All entries need to be written out verbatim, with pictures omitted.
┄┄┄┄┄┄┄┄┄┄┄┄┄┄┄┄┄┄┄┄
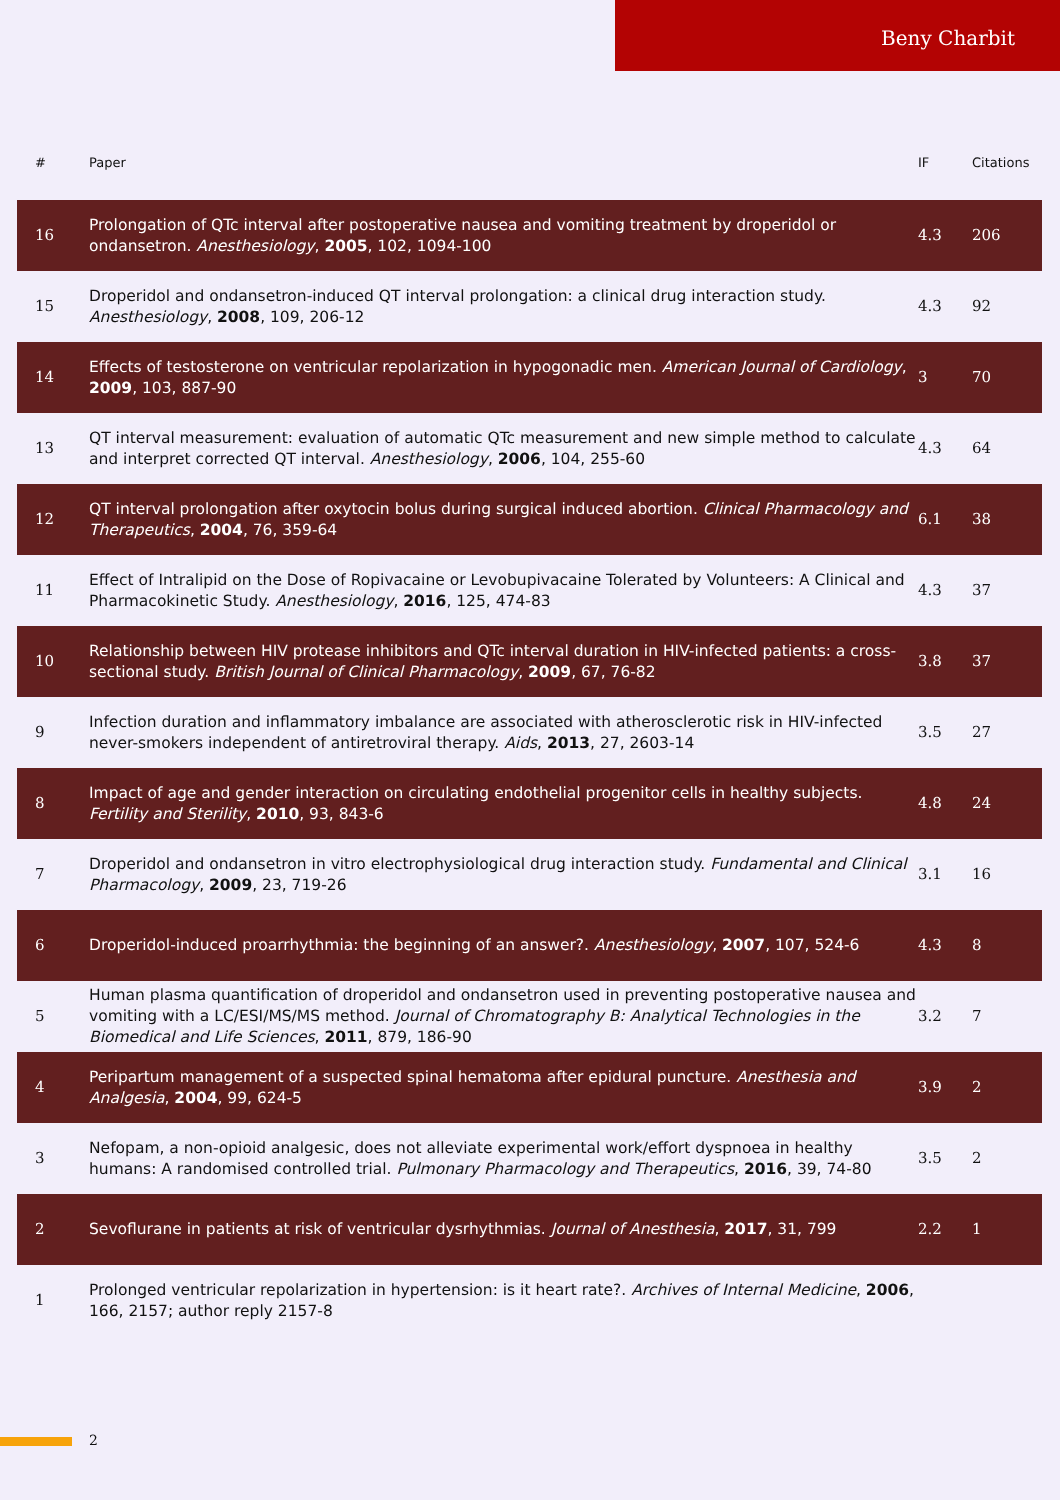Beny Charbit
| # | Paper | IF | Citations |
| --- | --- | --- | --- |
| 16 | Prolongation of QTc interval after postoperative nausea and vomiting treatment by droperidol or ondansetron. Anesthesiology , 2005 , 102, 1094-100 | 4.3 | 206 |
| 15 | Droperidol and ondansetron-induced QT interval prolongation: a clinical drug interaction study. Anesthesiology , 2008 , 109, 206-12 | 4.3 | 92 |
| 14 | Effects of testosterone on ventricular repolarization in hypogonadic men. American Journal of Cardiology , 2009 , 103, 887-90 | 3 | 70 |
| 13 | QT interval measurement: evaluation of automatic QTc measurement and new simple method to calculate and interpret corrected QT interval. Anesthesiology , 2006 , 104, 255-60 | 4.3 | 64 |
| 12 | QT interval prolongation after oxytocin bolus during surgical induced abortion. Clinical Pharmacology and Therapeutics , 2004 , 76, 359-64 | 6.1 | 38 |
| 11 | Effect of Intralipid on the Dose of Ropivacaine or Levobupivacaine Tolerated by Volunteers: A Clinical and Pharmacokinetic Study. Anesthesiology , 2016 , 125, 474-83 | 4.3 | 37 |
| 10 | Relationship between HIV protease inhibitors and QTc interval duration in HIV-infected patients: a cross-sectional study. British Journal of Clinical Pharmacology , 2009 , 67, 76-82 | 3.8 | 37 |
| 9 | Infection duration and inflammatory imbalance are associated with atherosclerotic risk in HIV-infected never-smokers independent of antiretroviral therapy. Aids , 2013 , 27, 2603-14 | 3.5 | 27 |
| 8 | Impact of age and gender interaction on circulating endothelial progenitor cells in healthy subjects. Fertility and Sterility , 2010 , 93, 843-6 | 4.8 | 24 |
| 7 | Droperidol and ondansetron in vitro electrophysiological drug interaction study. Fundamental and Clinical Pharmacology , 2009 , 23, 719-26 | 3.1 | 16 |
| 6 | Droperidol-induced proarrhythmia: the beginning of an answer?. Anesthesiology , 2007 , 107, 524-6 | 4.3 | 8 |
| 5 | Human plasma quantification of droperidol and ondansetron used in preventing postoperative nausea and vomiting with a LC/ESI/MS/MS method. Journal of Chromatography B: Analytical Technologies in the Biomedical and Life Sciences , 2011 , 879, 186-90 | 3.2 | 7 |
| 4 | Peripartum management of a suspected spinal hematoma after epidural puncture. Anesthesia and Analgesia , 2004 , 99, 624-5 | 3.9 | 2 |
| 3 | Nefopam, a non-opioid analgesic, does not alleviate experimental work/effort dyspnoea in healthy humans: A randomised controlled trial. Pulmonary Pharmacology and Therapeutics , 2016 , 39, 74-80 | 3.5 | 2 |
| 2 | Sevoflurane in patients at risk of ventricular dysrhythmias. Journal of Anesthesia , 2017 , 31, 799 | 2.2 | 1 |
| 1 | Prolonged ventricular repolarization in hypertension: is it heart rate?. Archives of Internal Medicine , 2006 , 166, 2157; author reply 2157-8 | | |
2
┄┄┄┄┄┄┄┄┄┄┄┄┄┄┄┄┄┄┄┄
# SOLUTION
Beny Charbit
| # | Paper | IF | Citations |
| --- | --- | --- | --- |
| 16 | Prolongation of QTc interval after postoperative nausea and vomiting treatment by droperidol or ondansetron. Anesthesiology , 2005 , 102, 1094-100 | 4.3 | 206 |
| 15 | Droperidol and ondansetron-induced QT interval prolongation: a clinical drug interaction study. Anesthesiology , 2008 , 109, 206-12 | 4.3 | 92 |
| 14 | Effects of testosterone on ventricular repolarization in hypogonadic men. American Journal of Cardiology , 2009 , 103, 887-90 | 3 | 70 |
| 13 | QT interval measurement: evaluation of automatic QTc measurement and new simple method to calculate and interpret corrected QT interval. Anesthesiology , 2006 , 104, 255-60 | 4.3 | 64 |
| 12 | QT interval prolongation after oxytocin bolus during surgical induced abortion. Clinical Pharmacology and Therapeutics , 2004 , 76, 359-64 | 6.1 | 38 |
| 11 | Effect of Intralipid on the Dose of Ropivacaine or Levobupivacaine Tolerated by Volunteers: A Clinical and Pharmacokinetic Study. Anesthesiology , 2016 , 125, 474-83 | 4.3 | 37 |
| 10 | Relationship between HIV protease inhibitors and QTc interval duration in HIV-infected patients: a cross-sectional study. British Journal of Clinical Pharmacology , 2009 , 67, 76-82 | 3.8 | 37 |
| 9 | Infection duration and inflammatory imbalance are associated with atherosclerotic risk in HIV-infected never-smokers independent of antiretroviral therapy. Aids , 2013 , 27, 2603-14 | 3.5 | 27 |
| 8 | Impact of age and gender interaction on circulating endothelial progenitor cells in healthy subjects. Fertility and Sterility , 2010 , 93, 843-6 | 4.8 | 24 |
| 7 | Droperidol and ondansetron in vitro electrophysiological drug interaction study. Fundamental and Clinical Pharmacology , 2009 , 23, 719-26 | 3.1 | 16 |
| 6 | Droperidol-induced proarrhythmia: the beginning of an answer?. Anesthesiology , 2007 , 107, 524-6 | 4.3 | 8 |
| 5 | Human plasma quantification of droperidol and ondansetron used in preventing postoperative nausea and vomiting with a LC/ESI/MS/MS method. Journal of Chromatography B: Analytical Technologies in the Biomedical and Life Sciences , 2011 , 879, 186-90 | 3.2 | 7 |
| 4 | Peripartum management of a suspected spinal hematoma after epidural puncture. Anesthesia and Analgesia , 2004 , 99, 624-5 | 3.9 | 2 |
| 3 | Nefopam, a non-opioid analgesic, does not alleviate experimental work/effort dyspnoea in healthy humans: A randomised controlled trial. Pulmonary Pharmacology and Therapeutics , 2016 , 39, 74-80 | 3.5 | 2 |
| 2 | Sevoflurane in patients at risk of ventricular dysrhythmias. Journal of Anesthesia , 2017 , 31, 799 | 2.2 | 1 |
| 1 | Prolonged ventricular repolarization in hypertension: is it heart rate?. Archives of Internal Medicine , 2006 , 166, 2157; author reply 2157-8 | | |
2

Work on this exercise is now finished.